Kommentar:Verdichtung und Wahrheit

Die CSU im Nordosten zieht gegen die Siedlungsplanungen der Stadt zu Felde. Mit polemischen Bildern und fatalen Forderungen

Von Kassian Stroh

Wer Aufmerksamkeit will in der Politik, muss auch mal ein bisschen zuspitzen. Braucht Feindbilder oder Schreckensbilder, um Mitstreiter zu mobilisieren. So zieht die CSU im Münchner Nordosten derzeit gegen "öde Plattenbausiedlungen" ins Feld, die die Stadt angeblich im neuen Siedlungsgebiet Nordost errichten will. Nun gibt es dafür noch überhaupt keine Pläne, weil ja noch nicht einmal klar ist, wo überhaupt gebaut wird. Und in Münchens neuen Wohngebieten - man führe sich den Domagkpark vor Augen - entsteht alles andere als Plattenbau-Monotonie. Aber geschenkt, die übliche Polemik im Wahlkampf.

Könnte man meinen, wenn die CSU auf den Plakaten, die seit ein paar Tagen hängen, nicht auch konkret würde - damit beginnt das Problem. "Keine Bebauung für 30 000 Bewohner und 12 000 Arbeitsplätze, sondern für 15 000 Bewohner und 2000 Arbeitsplätze" fordert die CSU von Bogenhausen und Berg am Laim, "Bebauung mit Gartenstadtcharakter". Münchens Gartenstädte zu erhalten, also Viertel mit Einfamilienhäusern, ist seit jeher ein Schlager der CSU, die dort überdurchschnittlich gute Wahlergebnisse einfährt. Es ist auch legitim, darüber zu debattieren, wie diese Viertel ihr Gesicht verlieren, wenn dort reihenweise renditeoptimierte Appartementblocks entstehen. Doch im Siedlungsgebiet Nordost wird nicht verdichtet; dort entsteht etwas ganz Neues auf Flächen, die heute Äcker und Wiesen sind.

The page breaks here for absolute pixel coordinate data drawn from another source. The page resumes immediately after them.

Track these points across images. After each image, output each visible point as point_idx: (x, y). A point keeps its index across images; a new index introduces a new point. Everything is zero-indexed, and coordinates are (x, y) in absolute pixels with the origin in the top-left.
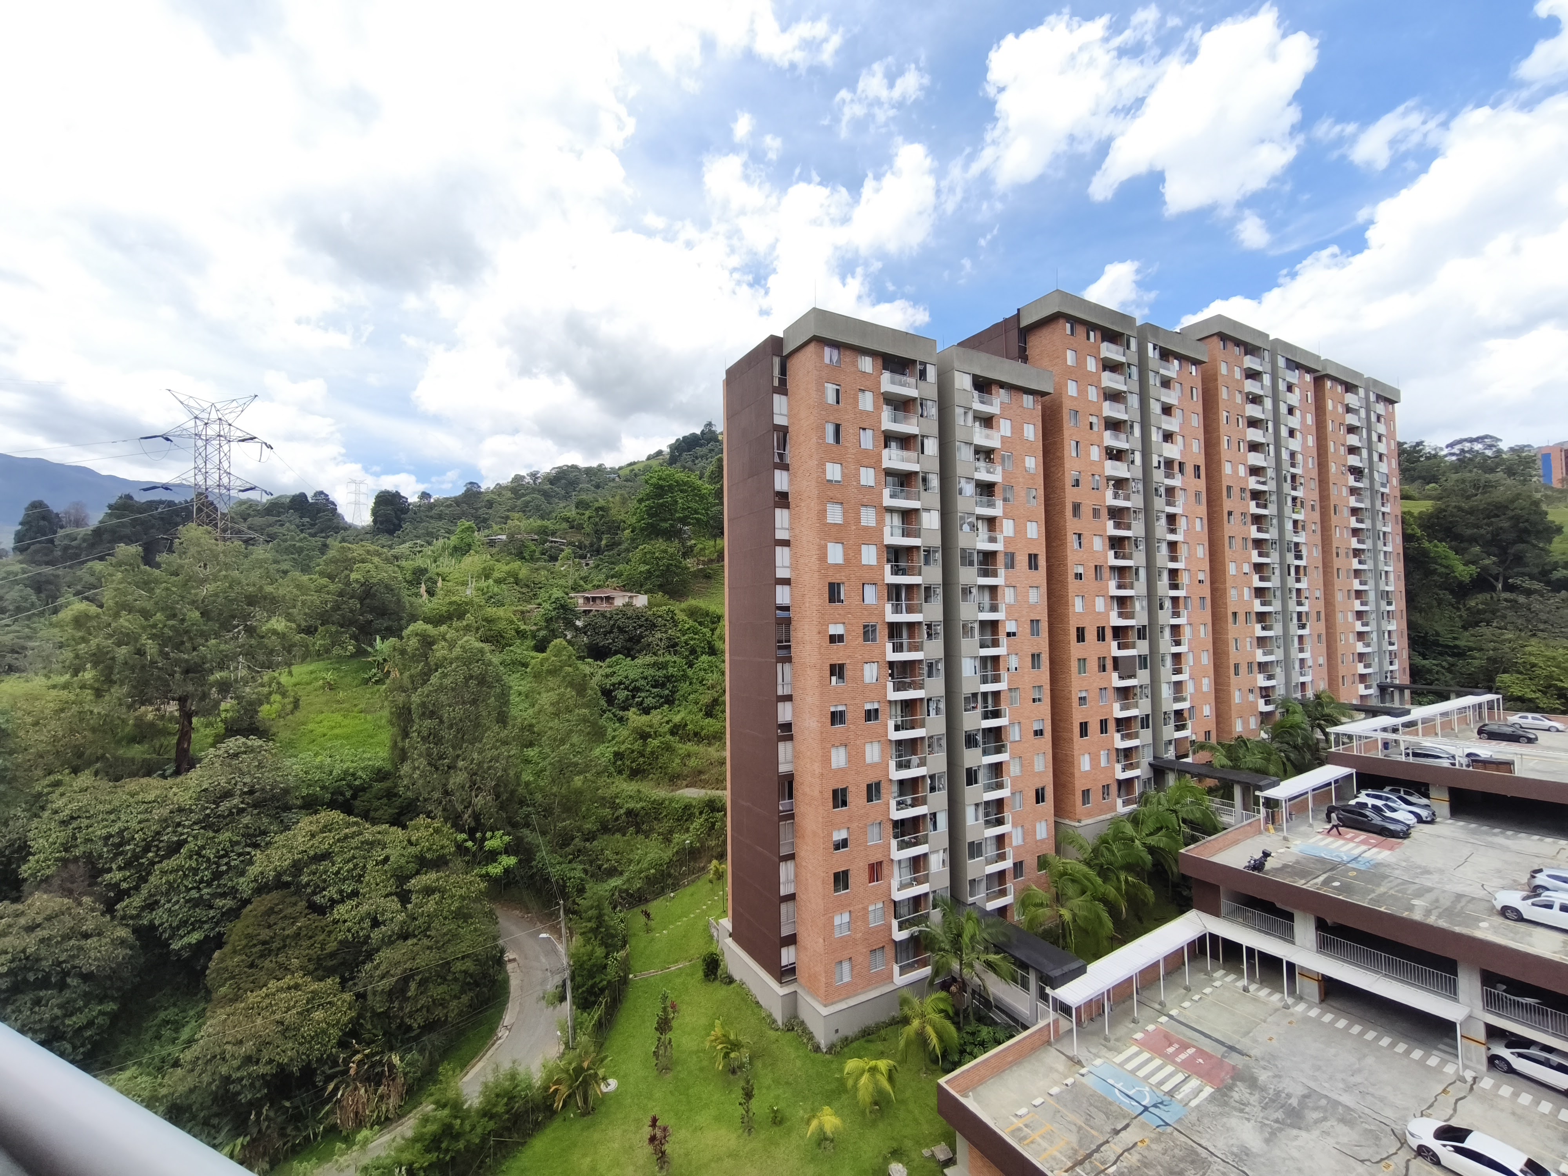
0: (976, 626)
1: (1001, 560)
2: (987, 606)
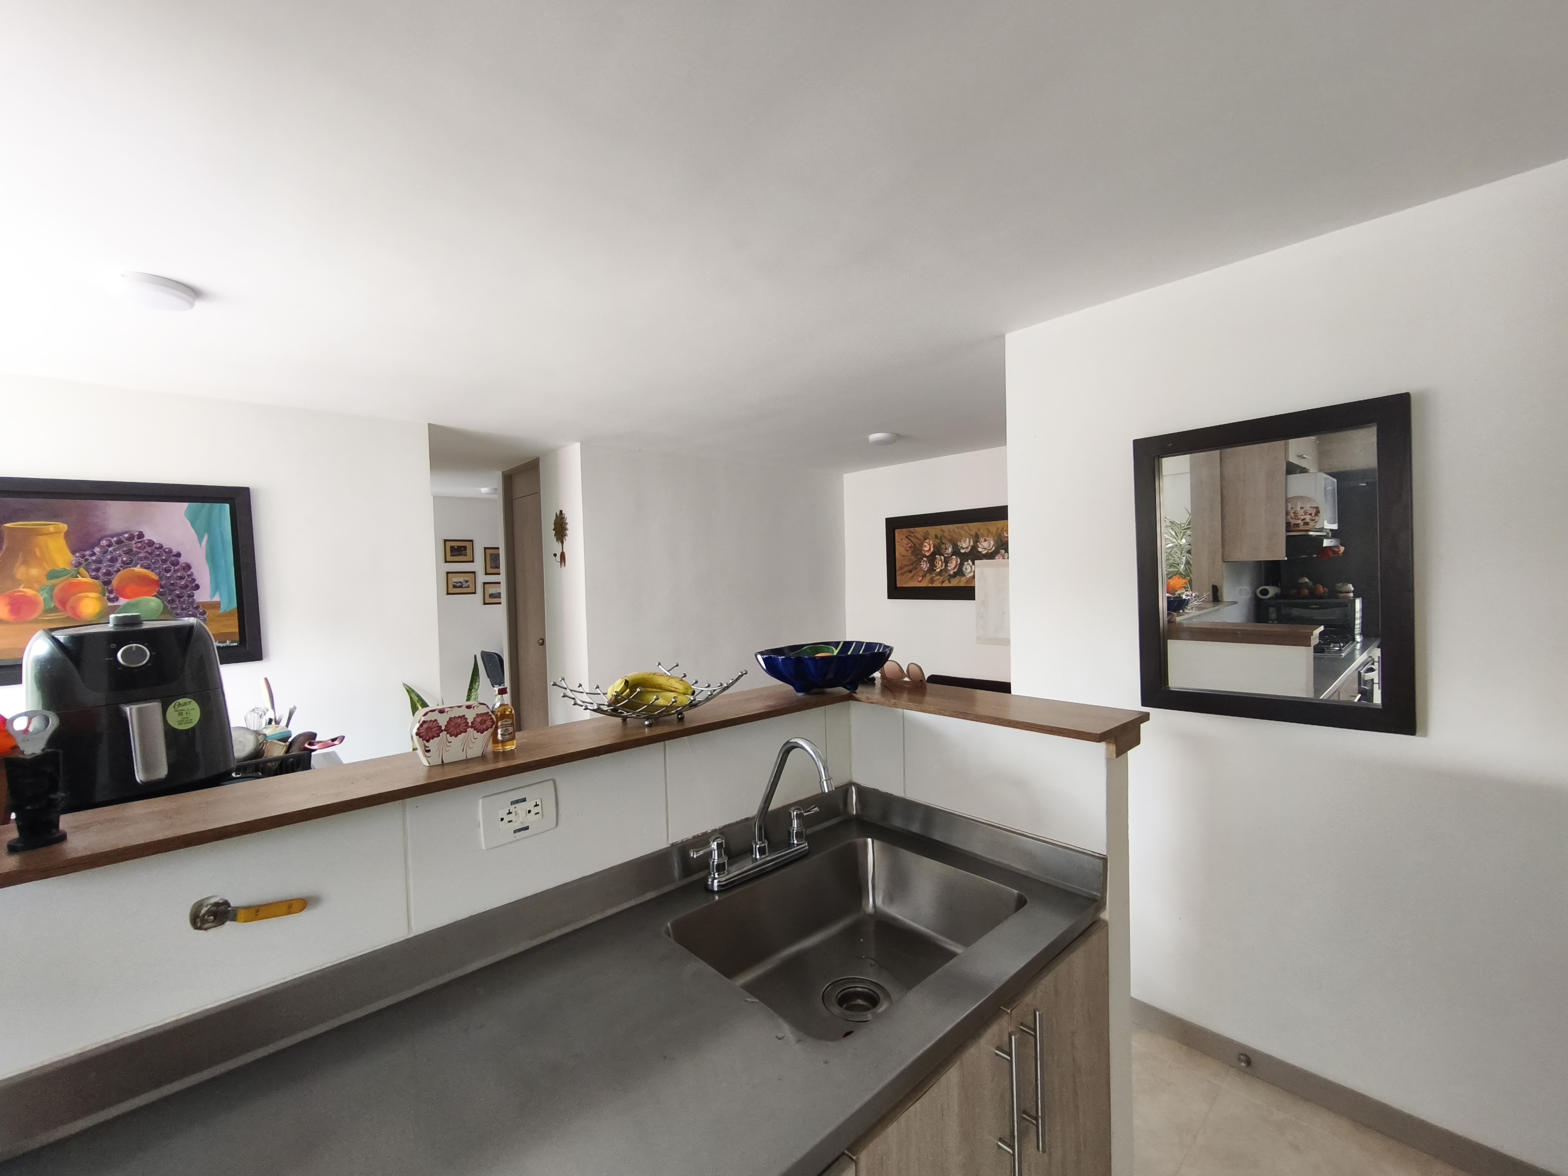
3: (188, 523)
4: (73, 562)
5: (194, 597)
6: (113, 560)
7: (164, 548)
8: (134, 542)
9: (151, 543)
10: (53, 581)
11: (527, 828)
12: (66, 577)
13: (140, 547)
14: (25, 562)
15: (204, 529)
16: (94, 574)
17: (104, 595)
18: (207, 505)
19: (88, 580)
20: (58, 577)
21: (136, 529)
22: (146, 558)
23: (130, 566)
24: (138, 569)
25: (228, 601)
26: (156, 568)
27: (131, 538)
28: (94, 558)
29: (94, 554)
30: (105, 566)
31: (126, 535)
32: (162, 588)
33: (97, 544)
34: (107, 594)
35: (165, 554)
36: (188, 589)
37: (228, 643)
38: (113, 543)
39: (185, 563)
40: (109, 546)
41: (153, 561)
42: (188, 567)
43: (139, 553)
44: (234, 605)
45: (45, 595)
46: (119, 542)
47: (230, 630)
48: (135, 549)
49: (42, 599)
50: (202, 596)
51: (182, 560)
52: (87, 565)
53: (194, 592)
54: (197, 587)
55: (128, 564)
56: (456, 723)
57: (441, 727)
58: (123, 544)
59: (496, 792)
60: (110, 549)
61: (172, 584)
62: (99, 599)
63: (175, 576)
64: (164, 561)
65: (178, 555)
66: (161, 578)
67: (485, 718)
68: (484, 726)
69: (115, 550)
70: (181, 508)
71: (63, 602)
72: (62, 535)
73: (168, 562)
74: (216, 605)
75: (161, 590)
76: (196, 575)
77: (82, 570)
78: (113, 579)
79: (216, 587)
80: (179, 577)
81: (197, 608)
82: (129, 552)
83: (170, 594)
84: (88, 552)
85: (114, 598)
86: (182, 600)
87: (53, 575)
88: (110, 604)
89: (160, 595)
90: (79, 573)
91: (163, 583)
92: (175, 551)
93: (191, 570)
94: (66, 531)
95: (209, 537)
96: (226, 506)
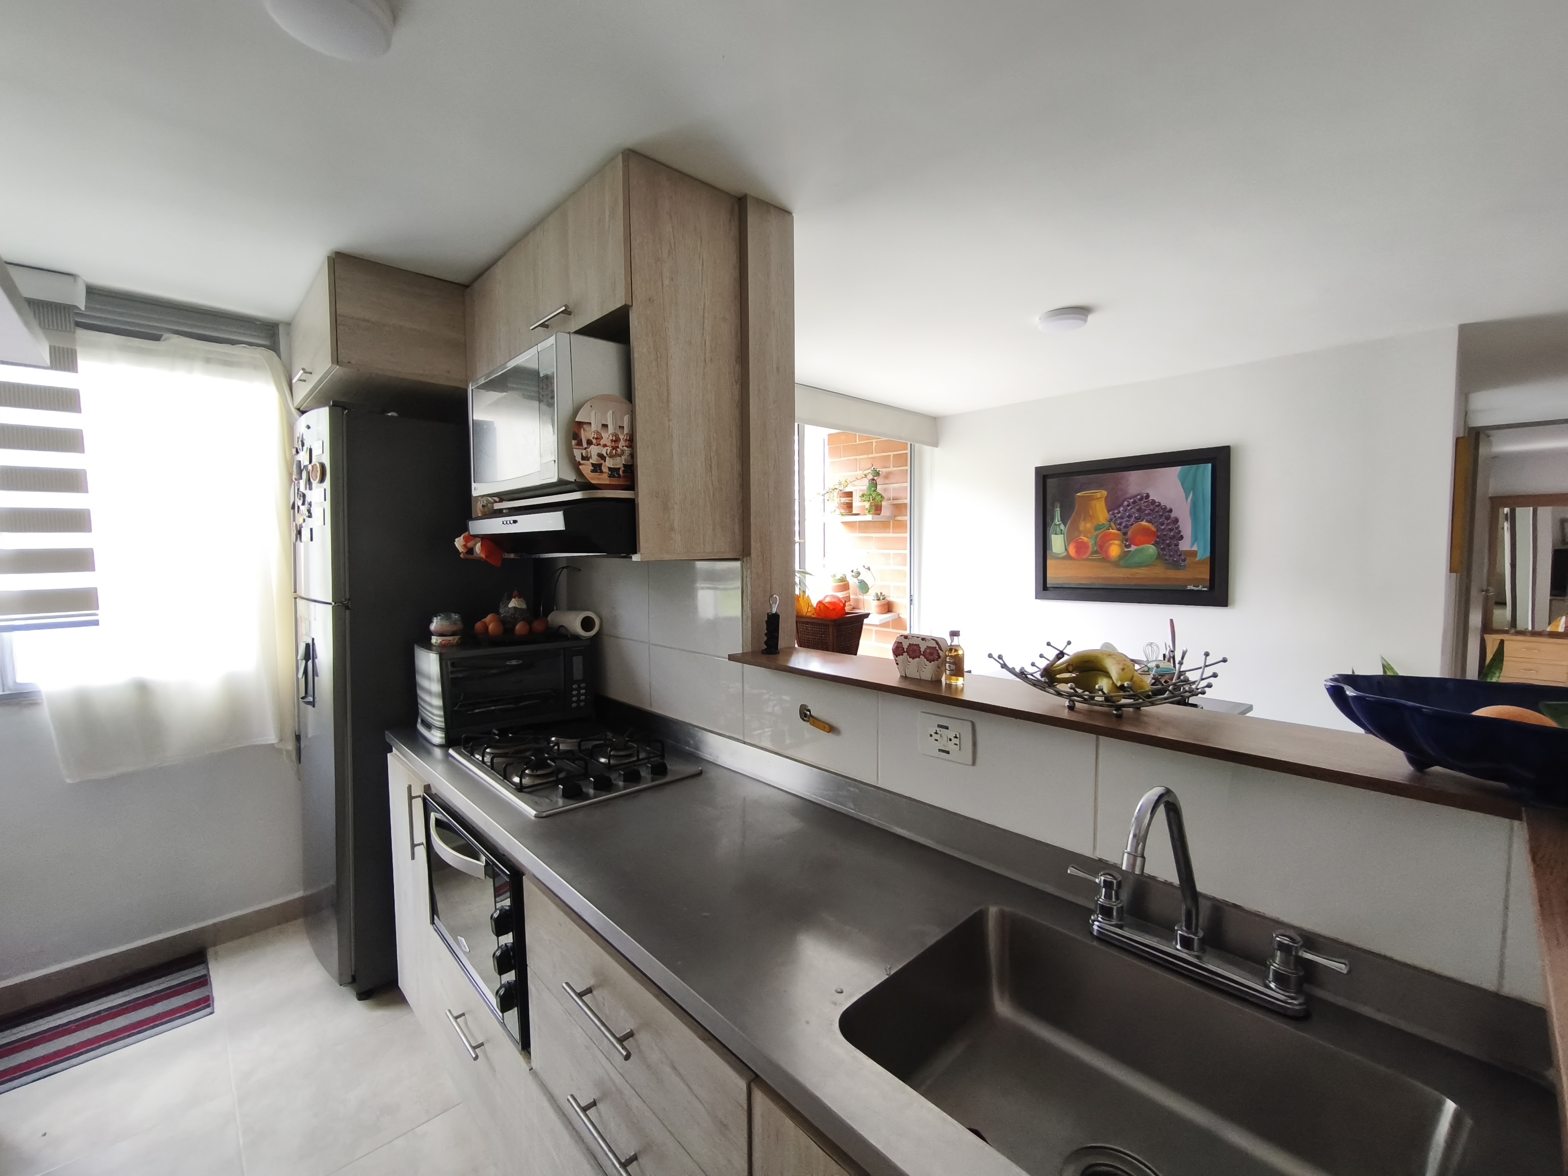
3: (1179, 483)
4: (1108, 518)
5: (1179, 547)
6: (1130, 516)
7: (1162, 505)
8: (1143, 502)
9: (1153, 502)
10: (1097, 532)
11: (948, 752)
12: (1104, 529)
13: (1147, 505)
14: (1084, 520)
15: (1189, 486)
16: (1119, 527)
17: (1123, 543)
18: (1194, 466)
19: (1115, 531)
20: (1101, 529)
21: (1145, 492)
22: (1149, 514)
23: (1140, 520)
24: (1144, 523)
25: (1203, 551)
26: (1156, 522)
27: (1141, 499)
28: (1119, 515)
29: (1119, 512)
30: (1125, 521)
31: (1139, 497)
32: (1158, 538)
33: (1121, 505)
34: (1125, 542)
35: (1162, 511)
36: (1176, 539)
37: (1200, 588)
38: (1131, 503)
39: (1175, 517)
40: (1128, 506)
41: (1154, 516)
42: (1176, 521)
43: (1146, 510)
44: (1208, 554)
45: (1093, 542)
46: (1134, 502)
47: (1202, 576)
48: (1143, 508)
49: (1091, 544)
50: (1185, 545)
51: (1173, 515)
52: (1115, 520)
53: (1179, 542)
54: (1182, 538)
55: (1139, 519)
56: (913, 649)
57: (904, 649)
58: (1136, 504)
59: (929, 712)
60: (1129, 508)
61: (1165, 535)
62: (1120, 545)
63: (1167, 528)
64: (1161, 516)
65: (1171, 511)
66: (1158, 531)
67: (932, 651)
68: (932, 658)
69: (1131, 509)
70: (1174, 472)
71: (1101, 547)
72: (1104, 499)
73: (1163, 517)
74: (1194, 554)
75: (1158, 540)
76: (1182, 528)
77: (1112, 524)
78: (1129, 530)
79: (1195, 539)
80: (1170, 529)
81: (1180, 555)
82: (1139, 510)
83: (1163, 543)
84: (1116, 511)
85: (1128, 545)
86: (1170, 548)
87: (1098, 528)
88: (1126, 550)
89: (1156, 544)
90: (1110, 526)
91: (1159, 534)
92: (1168, 507)
93: (1179, 524)
94: (1106, 497)
95: (1194, 495)
96: (1210, 465)
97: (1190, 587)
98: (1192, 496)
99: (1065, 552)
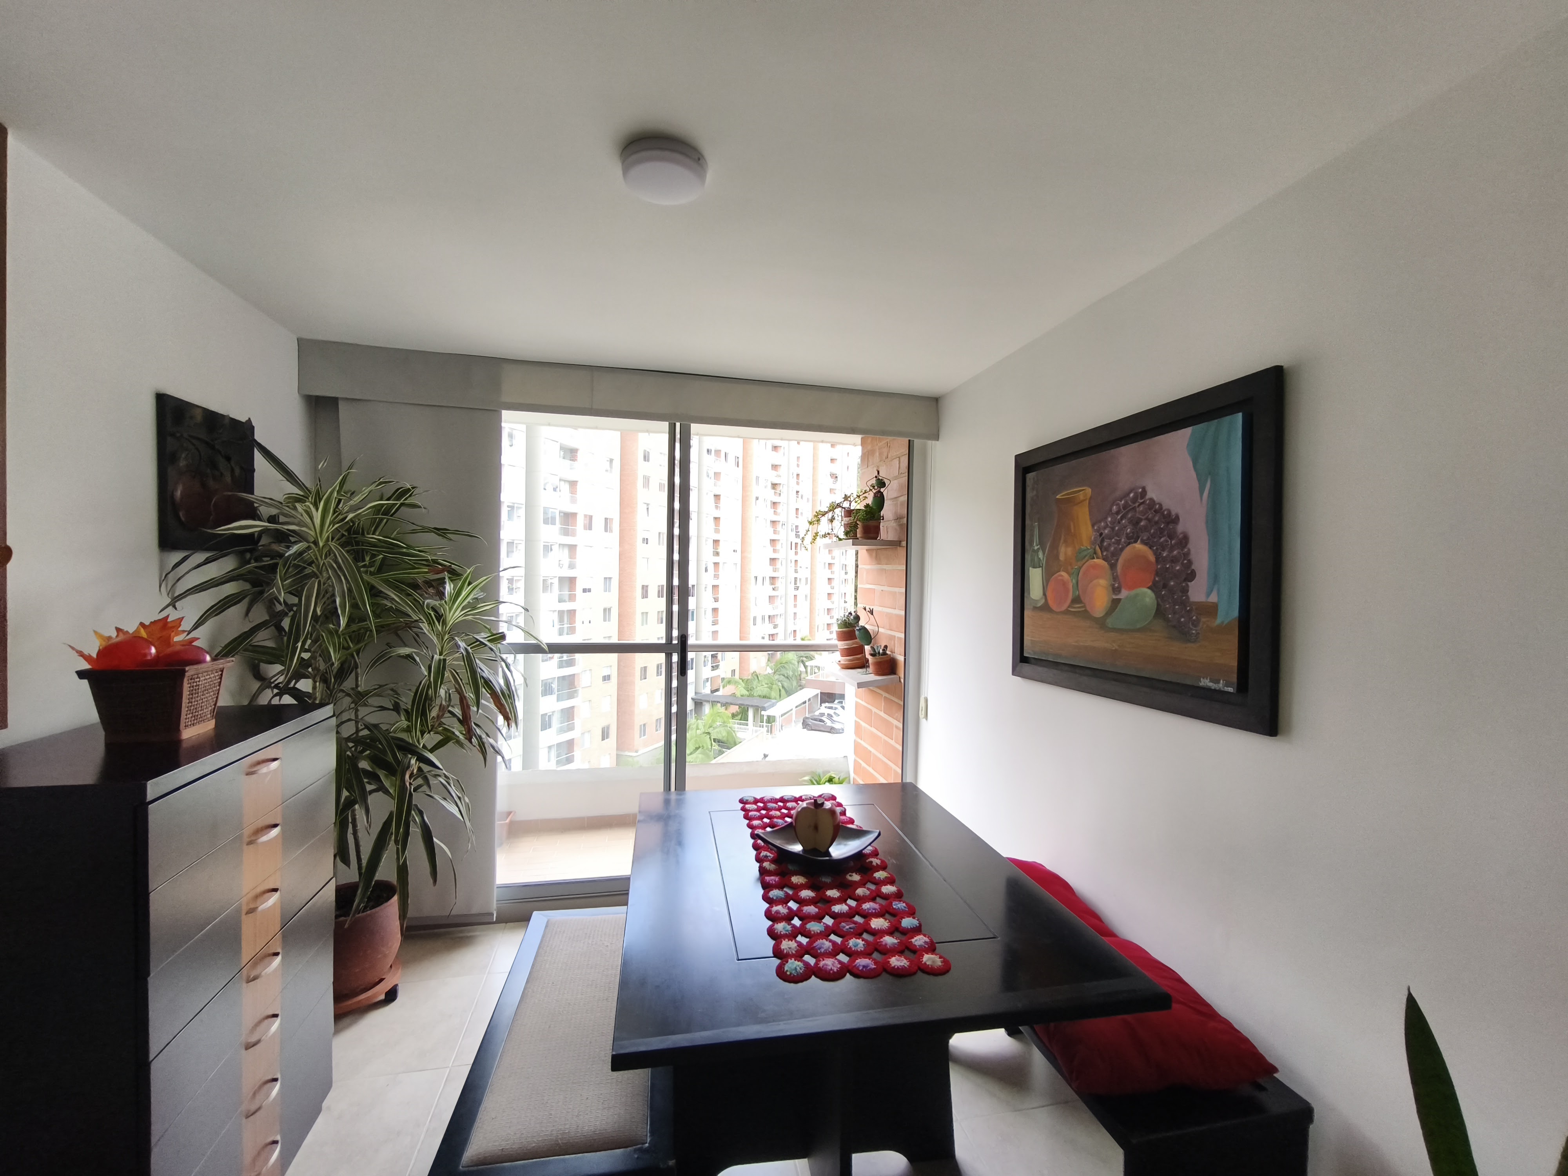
0: (556, 582)
1: (580, 521)
2: (566, 564)
3: (1189, 462)
4: (1093, 538)
5: (1189, 594)
6: (1120, 534)
7: (1164, 509)
8: (1137, 504)
9: (1152, 503)
10: (1080, 564)
12: (1087, 558)
13: (1143, 510)
14: (1065, 541)
15: (1206, 467)
16: (1106, 555)
17: (1110, 583)
18: (1214, 423)
19: (1101, 562)
20: (1084, 557)
21: (1140, 484)
22: (1146, 528)
23: (1133, 541)
24: (1139, 546)
25: (1228, 604)
26: (1155, 544)
27: (1134, 500)
28: (1106, 531)
29: (1106, 526)
30: (1113, 543)
31: (1132, 495)
32: (1157, 575)
33: (1109, 512)
34: (1113, 583)
35: (1164, 520)
36: (1184, 578)
37: (1220, 686)
38: (1122, 507)
39: (1183, 533)
40: (1118, 513)
41: (1153, 532)
42: (1184, 541)
43: (1141, 520)
45: (1075, 581)
46: (1126, 506)
47: (1224, 661)
48: (1138, 515)
49: (1072, 585)
50: (1198, 592)
51: (1180, 528)
52: (1101, 542)
53: (1189, 583)
54: (1193, 576)
55: (1132, 538)
58: (1129, 508)
60: (1119, 517)
61: (1168, 570)
62: (1107, 589)
63: (1171, 556)
64: (1163, 531)
65: (1177, 519)
66: (1157, 561)
69: (1122, 518)
70: (1182, 441)
71: (1085, 591)
72: (1087, 501)
73: (1167, 532)
74: (1211, 610)
75: (1157, 579)
76: (1193, 556)
77: (1098, 549)
78: (1118, 561)
79: (1215, 579)
80: (1176, 557)
81: (1189, 611)
82: (1133, 521)
83: (1165, 586)
84: (1103, 524)
85: (1118, 588)
86: (1176, 596)
87: (1080, 555)
88: (1114, 597)
89: (1154, 587)
90: (1095, 553)
91: (1159, 567)
92: (1174, 513)
93: (1188, 546)
94: (1091, 498)
95: (1213, 482)
96: (1240, 415)
97: (1205, 682)
98: (1211, 486)
99: (1041, 598)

Angesichts der Wohnungsnot ist es richtig, dass die Stadt hier eine dichte Bebauung plant - und zwar auch gemischt mit Firmen. Nur zur Erinnerung: Es ist der CSU-Bürgermeister Josef Schmid, der stets betont, dass bei allem Wohnungsbau Flächen für Gewerbe nicht vergessen werden dürften. München muss Wohnungen bauen, viele Wohnungen, die Ideen der Nordost-CSU kann es sich nicht leisten. Und die CSU kann es sich nicht leisten, nur Fürsprecherin von Einfamilienhausbesitzern zu sein. Weil das nämlich bedeutete: Ihr sind Hunderttausende Münchner egal, die sich das Wohnen hier kaum noch leisten können, so lange nur das schnuckelige Stadtrand-Idyll bewahrt bleibt.